By Michaelmas, my reputation as a prodigy had spread throughout the cloth-makers’ quarter, though truly I was no child wonder but had only learnt some Latin from Papa. By Martinmas, the tavern louts stopped coming upstairs because Maman was with child by one of them. We had no tallow to make soap and candles, and little fuel. When the mistral hurled itself against the oiled cloth windows, we stuffed rags into the shutters and darkness descended in the daylight hours. The smell of meat rose through the floorboards from the tavern’s spit, making me nauseous with hunger. My bones did not grow and Maman, her face pocked and her breath sour, seldom got out of bed.
I lay beside her, spinning Papa’s bracelet around her wrist bone. “Look out the window,” I begged, pulling on her arm. “The moon is red and the water is racing through the paddles.”
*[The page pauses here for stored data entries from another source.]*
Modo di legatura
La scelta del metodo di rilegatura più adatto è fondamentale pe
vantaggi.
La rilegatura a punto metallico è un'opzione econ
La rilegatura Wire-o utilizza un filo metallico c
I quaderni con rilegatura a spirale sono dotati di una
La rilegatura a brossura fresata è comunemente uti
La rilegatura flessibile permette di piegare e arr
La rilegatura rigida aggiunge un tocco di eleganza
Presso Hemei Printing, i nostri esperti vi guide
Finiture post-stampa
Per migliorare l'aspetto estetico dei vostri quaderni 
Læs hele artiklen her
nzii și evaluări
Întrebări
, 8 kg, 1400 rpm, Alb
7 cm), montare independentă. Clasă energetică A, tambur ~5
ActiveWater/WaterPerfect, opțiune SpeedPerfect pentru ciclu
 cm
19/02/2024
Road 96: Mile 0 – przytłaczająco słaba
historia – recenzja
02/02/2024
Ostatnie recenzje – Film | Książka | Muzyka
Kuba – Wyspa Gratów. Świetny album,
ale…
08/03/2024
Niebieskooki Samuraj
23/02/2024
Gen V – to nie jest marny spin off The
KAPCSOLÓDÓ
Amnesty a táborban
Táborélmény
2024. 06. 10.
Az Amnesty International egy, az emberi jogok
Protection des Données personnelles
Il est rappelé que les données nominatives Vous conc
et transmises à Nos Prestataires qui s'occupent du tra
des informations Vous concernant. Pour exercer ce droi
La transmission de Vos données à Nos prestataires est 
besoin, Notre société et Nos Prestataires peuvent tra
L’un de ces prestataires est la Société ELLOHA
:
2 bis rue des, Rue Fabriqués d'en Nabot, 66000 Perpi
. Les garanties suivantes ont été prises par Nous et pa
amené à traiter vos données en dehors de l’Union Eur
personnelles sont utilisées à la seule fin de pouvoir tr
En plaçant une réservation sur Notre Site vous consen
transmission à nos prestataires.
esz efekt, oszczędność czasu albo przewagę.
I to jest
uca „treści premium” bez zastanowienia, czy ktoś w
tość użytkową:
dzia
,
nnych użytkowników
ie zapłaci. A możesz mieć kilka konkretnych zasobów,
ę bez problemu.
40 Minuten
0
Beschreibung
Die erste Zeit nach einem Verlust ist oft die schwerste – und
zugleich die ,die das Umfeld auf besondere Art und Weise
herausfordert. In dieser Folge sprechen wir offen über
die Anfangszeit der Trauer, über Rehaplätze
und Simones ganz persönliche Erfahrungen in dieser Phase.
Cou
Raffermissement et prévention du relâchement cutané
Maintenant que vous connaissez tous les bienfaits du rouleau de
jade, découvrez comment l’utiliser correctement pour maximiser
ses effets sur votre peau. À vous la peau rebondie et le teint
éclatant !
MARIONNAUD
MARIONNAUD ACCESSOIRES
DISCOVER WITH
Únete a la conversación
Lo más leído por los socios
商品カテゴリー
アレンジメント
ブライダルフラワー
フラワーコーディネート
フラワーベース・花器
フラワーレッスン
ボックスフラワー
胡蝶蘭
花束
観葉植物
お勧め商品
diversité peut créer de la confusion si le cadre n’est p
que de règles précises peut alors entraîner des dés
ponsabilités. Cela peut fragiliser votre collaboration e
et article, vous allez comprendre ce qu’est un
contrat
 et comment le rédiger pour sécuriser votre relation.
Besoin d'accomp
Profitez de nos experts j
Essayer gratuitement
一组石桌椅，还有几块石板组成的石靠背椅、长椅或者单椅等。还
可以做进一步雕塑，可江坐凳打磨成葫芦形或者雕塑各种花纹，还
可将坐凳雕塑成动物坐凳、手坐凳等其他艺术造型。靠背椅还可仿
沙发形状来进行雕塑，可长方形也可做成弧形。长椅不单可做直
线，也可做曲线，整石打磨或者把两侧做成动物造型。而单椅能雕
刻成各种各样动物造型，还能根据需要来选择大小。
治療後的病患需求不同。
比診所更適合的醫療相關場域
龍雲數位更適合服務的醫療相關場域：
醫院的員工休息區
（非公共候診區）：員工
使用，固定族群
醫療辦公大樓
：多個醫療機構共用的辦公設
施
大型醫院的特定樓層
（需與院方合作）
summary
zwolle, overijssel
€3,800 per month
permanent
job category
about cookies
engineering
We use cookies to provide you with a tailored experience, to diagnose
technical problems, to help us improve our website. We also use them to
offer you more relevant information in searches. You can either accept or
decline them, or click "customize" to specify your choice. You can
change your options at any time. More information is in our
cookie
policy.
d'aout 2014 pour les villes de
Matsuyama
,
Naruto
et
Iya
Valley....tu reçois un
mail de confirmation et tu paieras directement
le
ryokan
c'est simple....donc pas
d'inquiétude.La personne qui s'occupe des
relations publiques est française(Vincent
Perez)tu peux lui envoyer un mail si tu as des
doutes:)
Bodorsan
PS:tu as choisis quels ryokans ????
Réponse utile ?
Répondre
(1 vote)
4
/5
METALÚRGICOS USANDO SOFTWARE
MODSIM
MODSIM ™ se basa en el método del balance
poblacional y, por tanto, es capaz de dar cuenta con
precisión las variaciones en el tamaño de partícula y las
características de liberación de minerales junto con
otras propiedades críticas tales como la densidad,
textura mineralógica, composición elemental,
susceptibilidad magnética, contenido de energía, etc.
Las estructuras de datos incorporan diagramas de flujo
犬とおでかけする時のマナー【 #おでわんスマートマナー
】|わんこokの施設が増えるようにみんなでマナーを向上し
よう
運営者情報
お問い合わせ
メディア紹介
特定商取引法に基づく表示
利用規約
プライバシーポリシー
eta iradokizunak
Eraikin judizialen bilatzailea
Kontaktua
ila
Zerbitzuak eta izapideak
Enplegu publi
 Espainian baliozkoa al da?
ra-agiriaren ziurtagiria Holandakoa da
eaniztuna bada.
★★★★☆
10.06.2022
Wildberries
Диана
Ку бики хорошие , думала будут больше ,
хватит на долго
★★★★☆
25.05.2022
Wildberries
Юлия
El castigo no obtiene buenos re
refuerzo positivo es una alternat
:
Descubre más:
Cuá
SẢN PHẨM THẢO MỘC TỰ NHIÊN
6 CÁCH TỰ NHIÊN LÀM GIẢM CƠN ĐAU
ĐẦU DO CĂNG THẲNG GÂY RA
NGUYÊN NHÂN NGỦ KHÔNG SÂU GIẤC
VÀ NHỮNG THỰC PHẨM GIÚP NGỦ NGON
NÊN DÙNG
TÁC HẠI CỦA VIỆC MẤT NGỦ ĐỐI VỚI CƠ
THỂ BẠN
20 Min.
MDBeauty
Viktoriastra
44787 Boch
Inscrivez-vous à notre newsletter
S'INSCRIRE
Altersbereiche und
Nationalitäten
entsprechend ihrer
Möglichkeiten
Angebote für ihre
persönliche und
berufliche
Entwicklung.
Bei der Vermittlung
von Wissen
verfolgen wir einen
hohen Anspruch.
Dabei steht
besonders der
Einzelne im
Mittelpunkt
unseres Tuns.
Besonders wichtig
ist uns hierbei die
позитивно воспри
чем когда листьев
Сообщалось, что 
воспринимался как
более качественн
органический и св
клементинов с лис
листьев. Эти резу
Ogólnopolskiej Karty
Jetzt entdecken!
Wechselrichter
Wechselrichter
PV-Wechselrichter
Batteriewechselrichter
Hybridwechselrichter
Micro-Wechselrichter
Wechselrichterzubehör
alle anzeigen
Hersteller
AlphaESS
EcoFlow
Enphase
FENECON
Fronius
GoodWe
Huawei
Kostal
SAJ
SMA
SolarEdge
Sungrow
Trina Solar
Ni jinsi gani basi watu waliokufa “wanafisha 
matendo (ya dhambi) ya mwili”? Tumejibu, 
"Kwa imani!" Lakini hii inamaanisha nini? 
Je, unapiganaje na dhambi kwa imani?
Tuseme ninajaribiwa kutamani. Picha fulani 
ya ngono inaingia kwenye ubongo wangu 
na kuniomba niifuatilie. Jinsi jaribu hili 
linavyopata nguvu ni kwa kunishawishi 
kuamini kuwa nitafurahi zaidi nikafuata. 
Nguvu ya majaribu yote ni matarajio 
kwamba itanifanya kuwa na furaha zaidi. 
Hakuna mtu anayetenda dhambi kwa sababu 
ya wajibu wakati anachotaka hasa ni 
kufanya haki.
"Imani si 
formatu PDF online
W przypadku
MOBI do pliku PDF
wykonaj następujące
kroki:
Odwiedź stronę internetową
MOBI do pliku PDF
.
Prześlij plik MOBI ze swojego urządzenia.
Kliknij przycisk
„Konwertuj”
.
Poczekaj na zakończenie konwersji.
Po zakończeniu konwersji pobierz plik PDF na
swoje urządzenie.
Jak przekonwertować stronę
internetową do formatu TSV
“This infant refuses to be born, Solange. Use your gift to look into my womb to see what evil is within me.”
I pressed my eyes against her bare skin, but could not see the child or feel it move. “It is dark as night inside.”
In the morning, Maman’s belly jumped beneath my hand. The bold kick told me it must be a boy. Soon he was battering her with his fists and knees, and Maman clutched her sides with each new spasm. Why would he not come peacefully into the world as I had done? Instead, he tore his way out of her womb in a fury of blood. Conmère caught him as he emerged. Once out, he fell quiet, his flesh curiously blue as Conmère pushed him from my sight. When her poultices could not stanch the river of blood between Maman’s legs, she broke the broom across her knee.